In 1979, manager Whitey Herzog and general manager Joe Burke clashed over personnel moves, and Herzog's contract status, who wanted more than a one-year contract extension. After the season saw the team finish second to the California Angels, Herzog was fired. Herzog actually expressed criticism of Burke for not doing it sooner, in order to try to give the team a spark during the season, as Herzog believed the Royals were a better team than the Angels and playing well below their potential. Herzog would later guide the crosstown St. Louis Cardinals to a World Series in 1982 and two other appearances in 1985 (against the Royals) and 1987.

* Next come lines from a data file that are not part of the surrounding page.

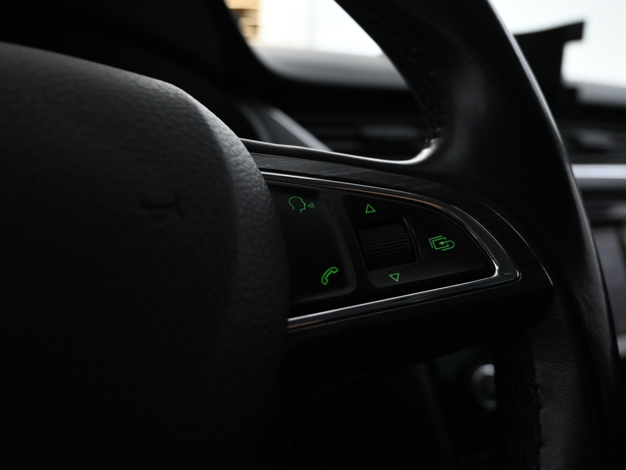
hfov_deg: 54.8
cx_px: 349
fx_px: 602
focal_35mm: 33
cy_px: 224
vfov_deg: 42.6
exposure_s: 1/25
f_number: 3.8
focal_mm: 19.5
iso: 1600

The Yankees also did not make the playoffs in 1979, in a season marked by the sudden death of Thurman Munson in August. The Yankees honored him by immediately retiring his uniform 15, and dedicating a plaque to him in Monument Park. The Yankees also experienced their own manager controversy when owner George Steinbrenner fired manager Bob Lemon after a 34–31 start to the season and brought back Billy Martin. The move did not sit well with team president Al Rosen, who resigned from the Yankees shortly thereafter. After the season, Martin was fired, which one of his five firings as Yankees' manager by Steinbrenner.

The Royals did not break through and defeat the Yankees in the playoffs until 1980, when they swept New York in the American League Championship Series in their fourth playoff match-up since 1976. The Royals did not win their first championship until 1985.